Fast Fourier Transform (FFT) over Finite Field is used in Cryptography. The Cooley-Tukey FFT algorithm can be implemented in less than 20 lines of Python. With a slight modification, the domain can be changed to a finite field, instead of complex number.
The Python version is in python/fft-python.py
. The algorithm looks as following:
def fft_over_finite_field( P: list[FieldElement], w: FieldElement ) -> list[FieldElement]:
n = len(P)
if n == 1:
return P
w_square = w * w
Pe, Po = P[::2], P[1::2]
ye, yo = fft_over_finite_field(Pe, w_square), fft_over_finite_field(Po, w_square)
y = [FieldElement(0)] * n
w_power = FieldElement(1)
for j in range(n // 2):
u = ye[j]
v = (w_power * yo[j])
y[j] = u + v
y[j + n // 2] = u - v
w_power = w_power * w
return y
It depends on the FieldElement
class, which is defined in the python/field.py
. The characteristic prime of the field is hardcoded as 3 * 2**30 + 1
for simplicity.
I also tried the Python galois
module that was available as a pip package. It implements the finite field math and uses Numpy as backend. Thus, one could use Numpy's FFT implementation over finite field elements.

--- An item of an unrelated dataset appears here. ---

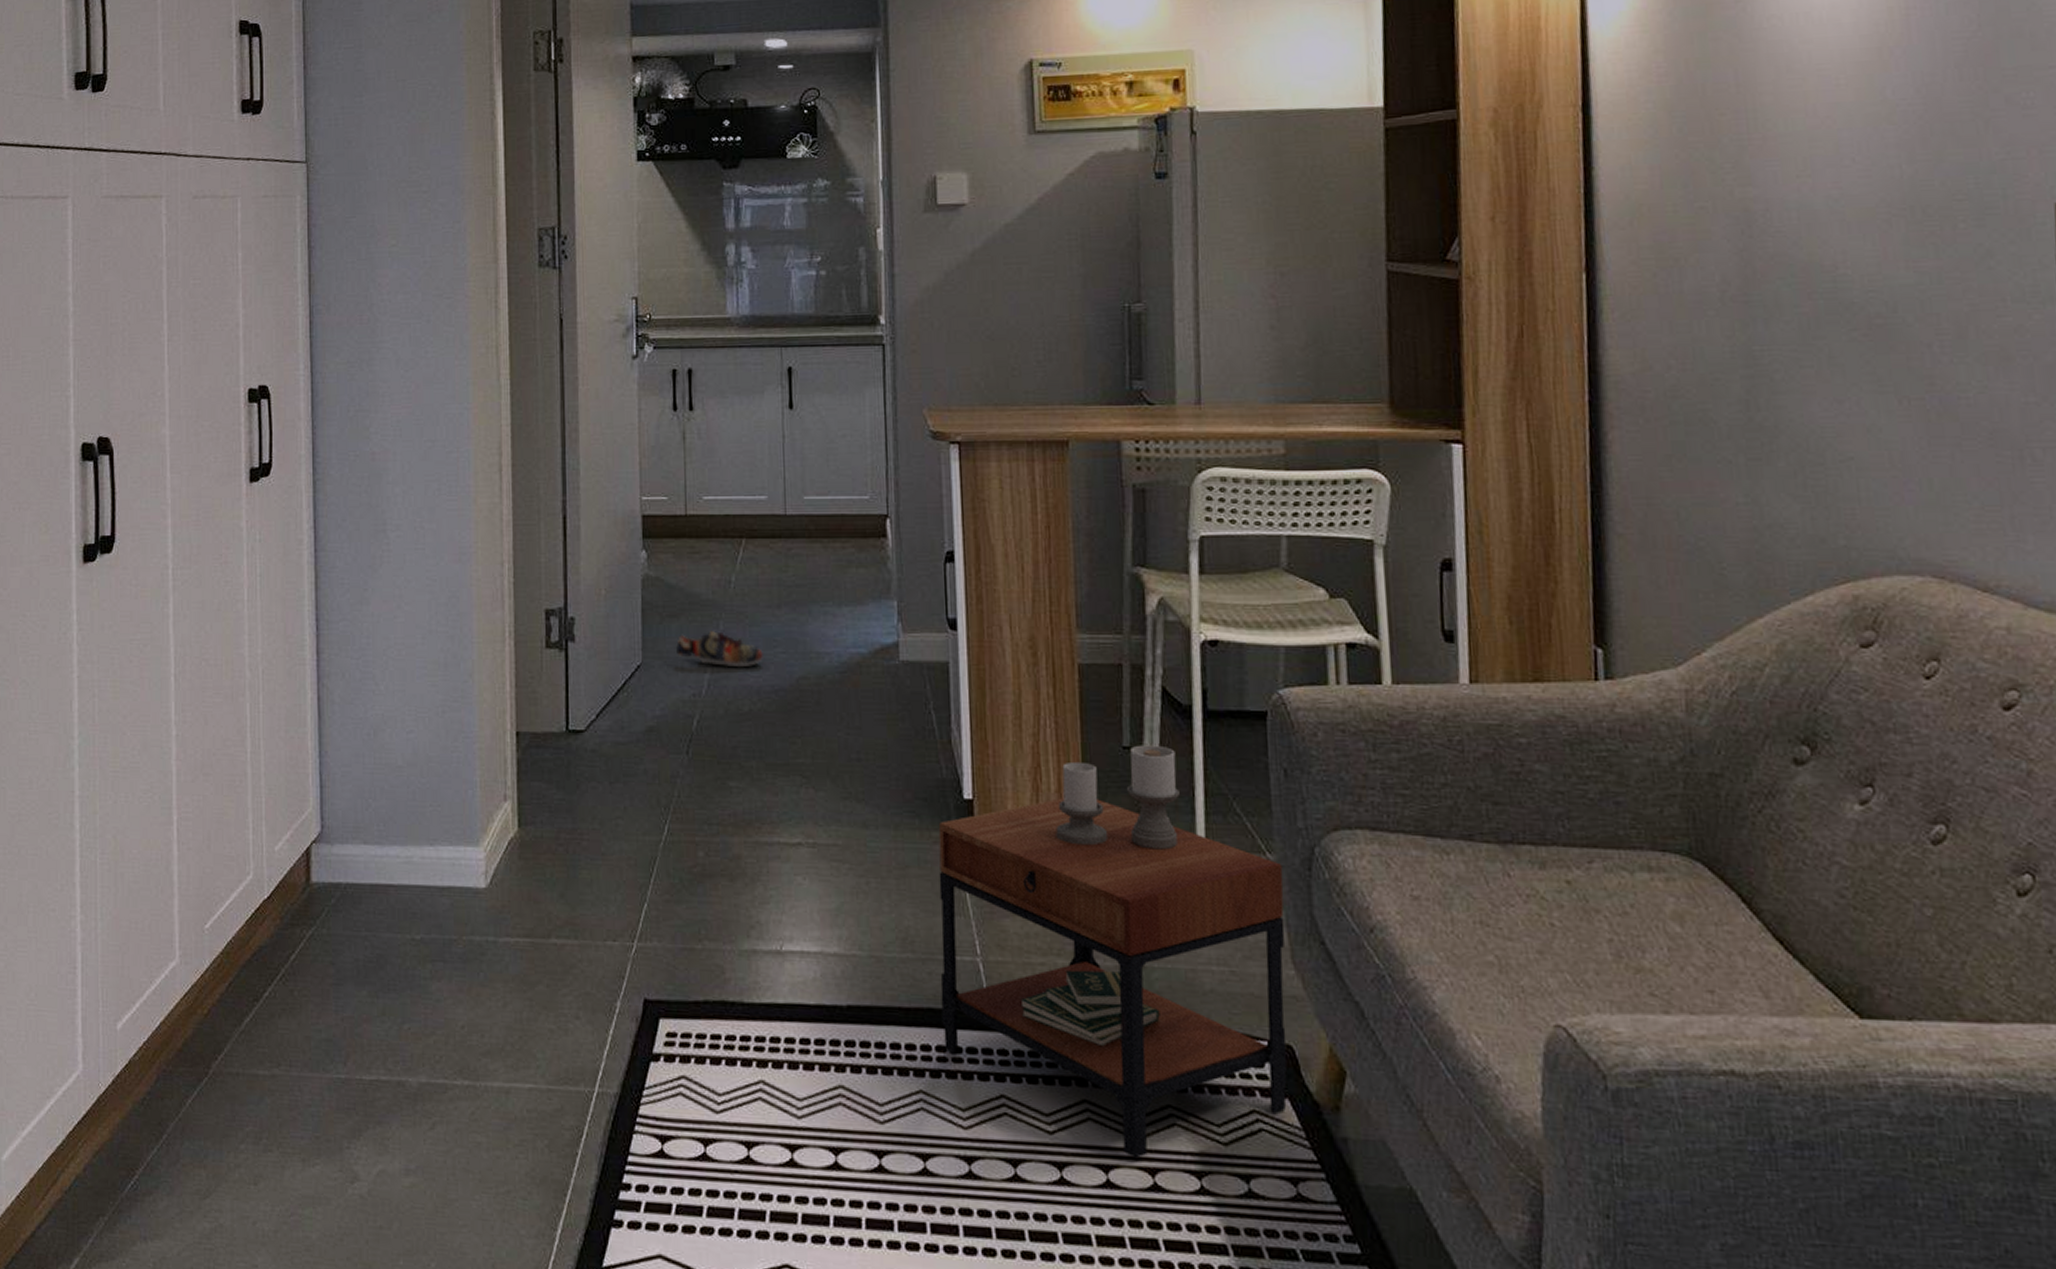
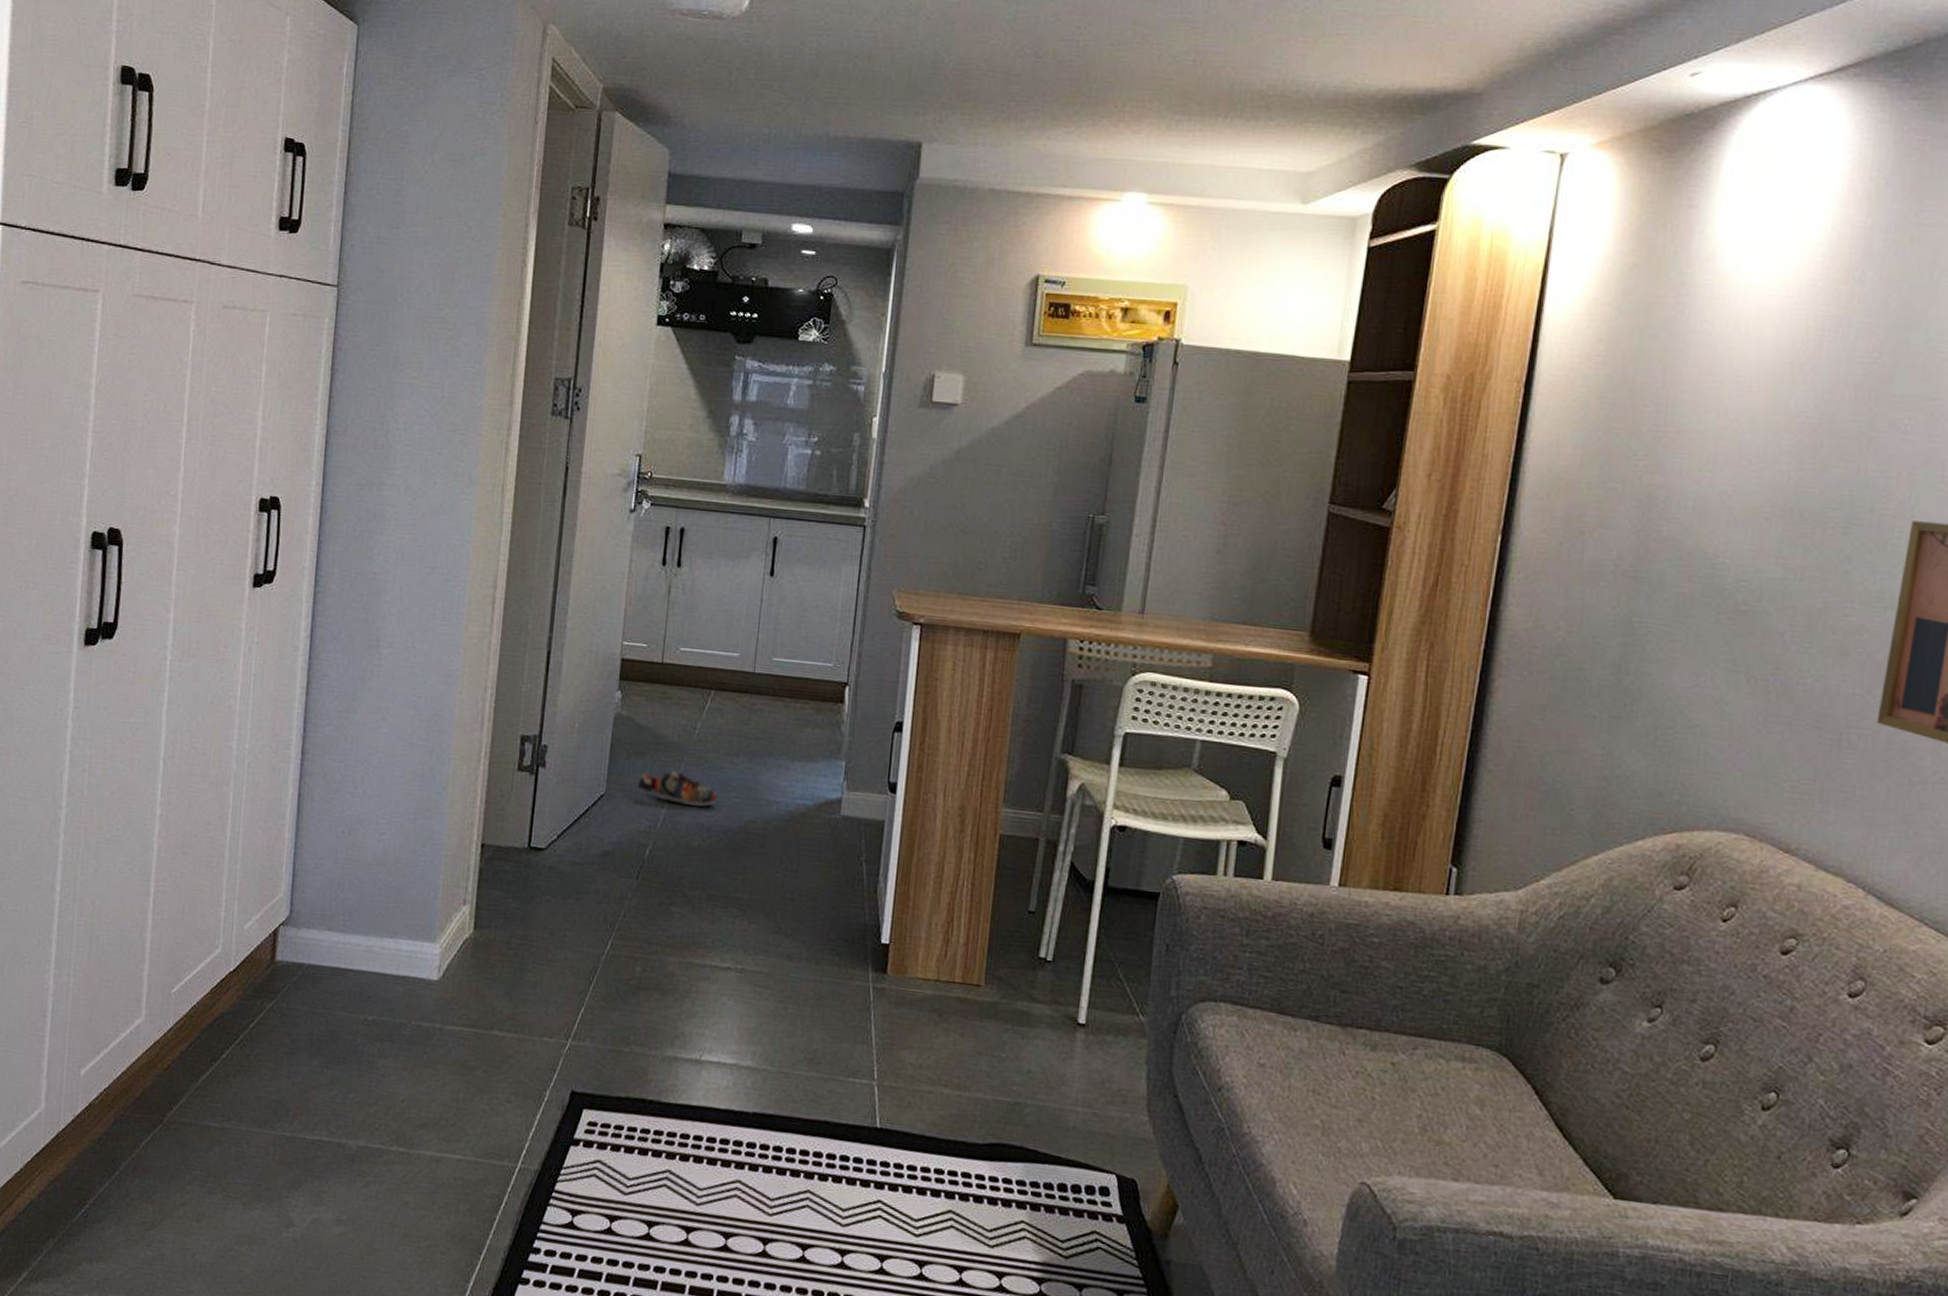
side table: present [938,745,1287,1158] -> none [834,911,1152,1263]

The Mojo version was implemented using the DynamicVector.
fn fft_over_finite_field( P: DynamicVector[FieldElement], w: FieldElement ) \
-> DynamicVector[FieldElement]:
let n = len(P)
if n == 1:
return P
let w_square = w * w
let Pe = half_vector( P, 0 )
let Po = half_vector( P, 1 )
let ye = fft_over_finite_field( Pe, w_square )
let yo = fft_over_finite_field( Po, w_square )
var y = make_vector( n )
var w_power = FieldElement(1)
for j in range(n // 2):
let u = ye[j]
let v = (w_power * yo[j])
y[j] = u + v
y[j + n // 2] = u - v
w_power = w_power * w
return y
I factored out make_vector
and half_vector
functions since Mojo does not yet support list comprehension. The FieldElement
struct is defined in the mojo/field.mojo
Michael Kowalski created a PR optimizing DynamicVector management and parallelization of recursions. He discovered through a profiler that most of runtime was spent allocating DynamicVector
s. I created a separate optimized version out of his code and kept the original Mojo code for comparison.
I generated a random array of size 1024 * 256 and ran FFT in each version. It was measured on my M1 MacBook Pro laptop.
Implementation | Runtime (secs) |
---|---|
Python standalone | 4.3244 |
Python galois module |
9.5888 |
Mojo port | 0.0573 |
Mojo optimized | 0.0057 |
Mojo's speedup was 75x over the standalone Python implementation. And the optimized version showed 758x speedup! (Thanks, Michael Kowalski!)
The galois
module turned out to be much slower even if it used Numpy's FFT implementation. I guess Numpy couldn't use the optimized C kernel, since it has to interact with galois
's GF
class. This is another case of failed modularity due to the Python/C two world problem.